● Work order:
Copy, word for word, the lines of the listing below from the line with "Fig. 1 The dotted" up to and including the line with "Figure 8. Chronic". Drop the pictures.

● Given data:
◇ ◇ ◇ ◇ ◇

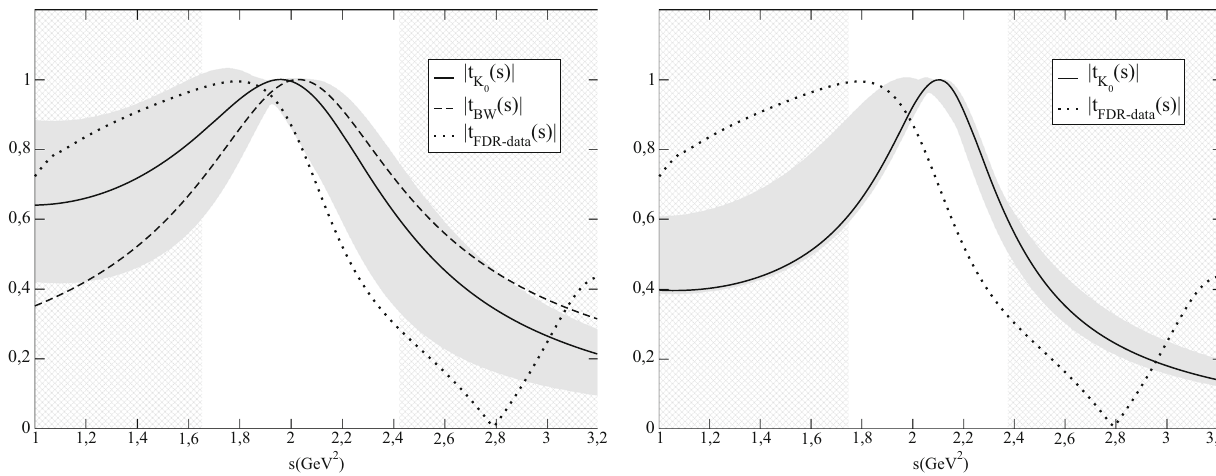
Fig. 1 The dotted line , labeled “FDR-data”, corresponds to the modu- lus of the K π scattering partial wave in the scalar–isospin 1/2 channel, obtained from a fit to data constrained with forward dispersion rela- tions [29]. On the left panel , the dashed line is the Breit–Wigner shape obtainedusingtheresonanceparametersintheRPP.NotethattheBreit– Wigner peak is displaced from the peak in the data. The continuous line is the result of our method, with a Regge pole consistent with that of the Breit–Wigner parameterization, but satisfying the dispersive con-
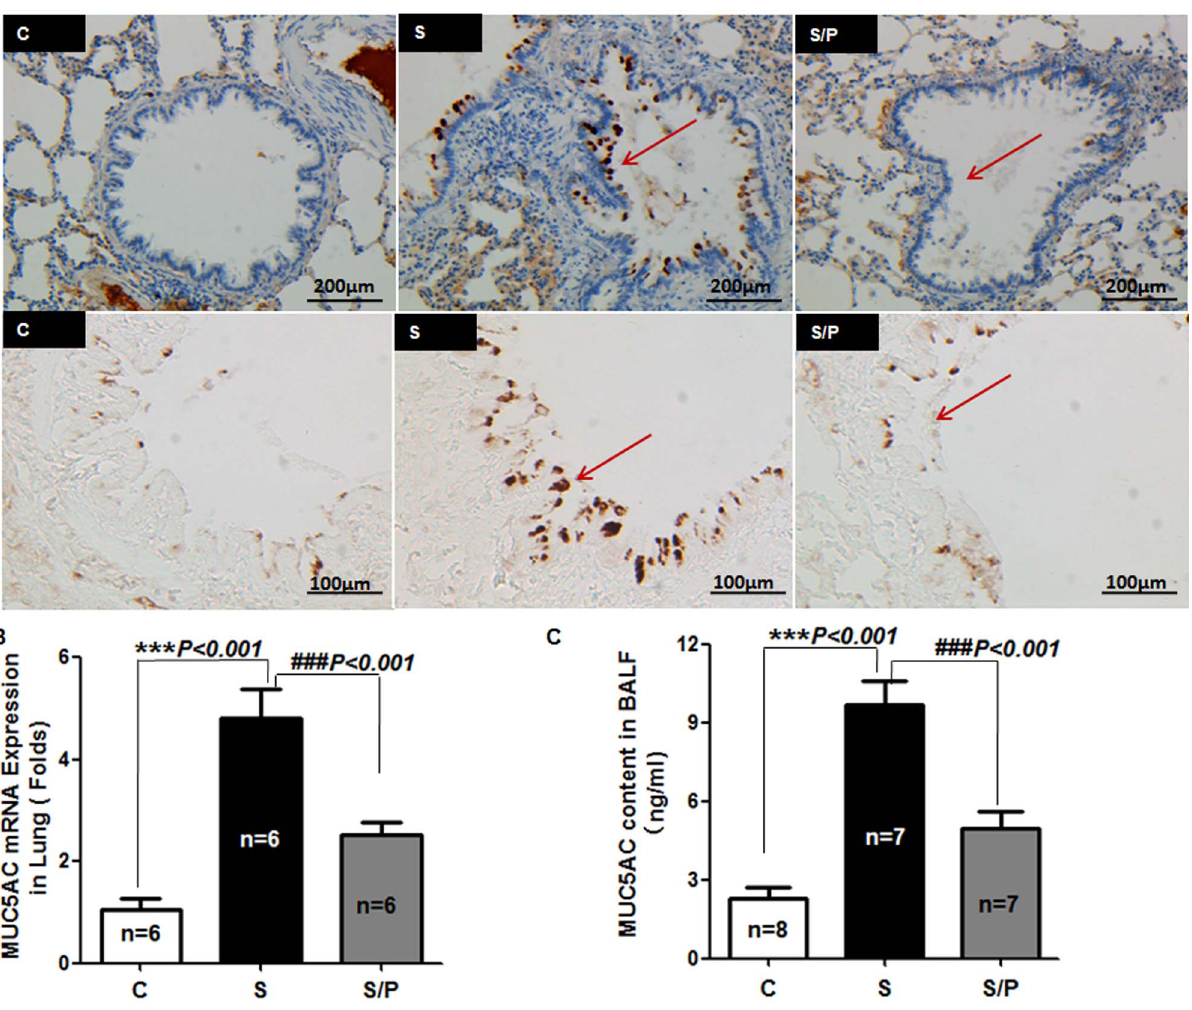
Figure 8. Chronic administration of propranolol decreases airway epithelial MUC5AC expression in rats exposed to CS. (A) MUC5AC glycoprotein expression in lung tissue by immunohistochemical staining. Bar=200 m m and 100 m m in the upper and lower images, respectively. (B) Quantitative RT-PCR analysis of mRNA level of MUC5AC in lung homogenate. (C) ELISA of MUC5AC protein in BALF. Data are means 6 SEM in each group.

◇ ◇ ◇ ◇ ◇

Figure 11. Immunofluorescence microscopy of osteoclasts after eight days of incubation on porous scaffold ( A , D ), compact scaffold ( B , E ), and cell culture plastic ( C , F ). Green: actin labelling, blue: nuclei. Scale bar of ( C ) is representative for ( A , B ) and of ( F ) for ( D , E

◇ ◇ ◇ ◇ ◇

● Result:
Fig. 1 The dotted line , labeled “FDR-data”, corresponds to the modu- lus of the K π scattering partial wave in the scalar–isospin 1/2 channel, obtained from a fit to data constrained with forward dispersion rela- tions [29]. On the left panel , the dashed line is the Breit–Wigner shape obtainedusingtheresonanceparametersintheRPP.NotethattheBreit– Wigner peak is displaced from the peak in the data. The continuous line is the result of our method, with a Regge pole consistent with that of the Breit–Wigner parameterization, but satisfying the dispersive con-
Figure 8. Chronic administration of propranolol decreases airway epithelial MUC5AC expression in rats exposed to CS. (A) MUC5AC glycoprotein expression in lung tissue by immunohistochemical staining. Bar=200 m m and 100 m m in the upper and lower images, respectively. (B) Quantitative RT-PCR analysis of mRNA level of MUC5AC in lung homogenate. (C) ELISA of MUC5AC protein in BALF. Data are means 6 SEM in each group.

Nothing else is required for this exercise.